Text section:
────────────────────────────────────────

It's not just about levels of regulation, but about whether centralised systems are effective. The internet was designed to be as resilient as possible (to military standards) by ensuring that it was completely decentralised and had no single authority running it. That is a very much better model than trying to manage complex systems from a central authority.

Is it reasonable to assume that "a single authority coordinating European energy policy" would prevent this sort of system failure? Have national authorities been any more successful in preventing brown-outs within their boundaries? Notional control over the system does not mean that local problems, which are the cause of network failures like this, are more likely to be identified. What is needed above all are standards for interconnection and design of resilient systems with multiple redundancies. That could be agreed by intranational (or intra-company) negotiation as much as it could by imposition from above by a supranational organisation. In fact, the creation of ever higher levels of authority is more likely to diminish local accountability and the effective transmission of information to the bosses, as the people on the ground find themselves ever more remote from the seats of power.

────────────────────────────────────────

(Saved entries)

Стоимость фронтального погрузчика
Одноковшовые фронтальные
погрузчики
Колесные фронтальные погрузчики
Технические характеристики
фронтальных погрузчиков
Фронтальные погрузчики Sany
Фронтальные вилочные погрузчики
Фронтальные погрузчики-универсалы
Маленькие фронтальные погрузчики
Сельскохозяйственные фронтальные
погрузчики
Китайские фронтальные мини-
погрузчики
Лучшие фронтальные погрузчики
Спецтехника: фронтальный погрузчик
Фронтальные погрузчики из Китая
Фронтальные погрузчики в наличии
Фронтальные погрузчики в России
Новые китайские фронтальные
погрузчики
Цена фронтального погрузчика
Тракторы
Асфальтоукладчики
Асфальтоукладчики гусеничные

────────────────────────────────────────

Questions on the material:
1. Return the lines of the records from their first line through the line containing "Маленькие фронтальные погрузчики", both included, reproducing them verbatim.
2. Resume the text on centralized authority and energy network resilience from the point where it stops.

Answers to each task:
1.
Стоимость фронтального погрузчика
Одноковшовые фронтальные
погрузчики
Колесные фронтальные погрузчики
Технические характеристики
фронтальных погрузчиков
Фронтальные погрузчики Sany
Фронтальные вилочные погрузчики
Фронтальные погрузчики-универсалы
Маленькие фронтальные погрузчики

2.
By Prodi's logic, all aspects of European life in which there is cross-border activity require single European Authorities to govern them. And as our electricity networks link outside the boundaries of the European Union, perhaps we should have a single Central Authority that covers all countries whose networks are interconnecting? It is understandable that an incompetent leader of a basket-case economy might like to palm off his problems to higher authorities, but anyone who looks at the mess of the Italian budget will know exactly what to think of any opinion of Mr Prodi's on how to run things effectively - listen to what he has to say and assume the exact opposite is probably the case. 

Centralised control, as per the Soviet Union or Communist China, has historically provided very much less reliable systems. The thought that the solution to operational difficulties is ever greater central control is natural but fundamentally mistaken. Resilient systems that allow individuals to take responsibility and act appropriately, whilst avoiding single points of failure, are the key to stability.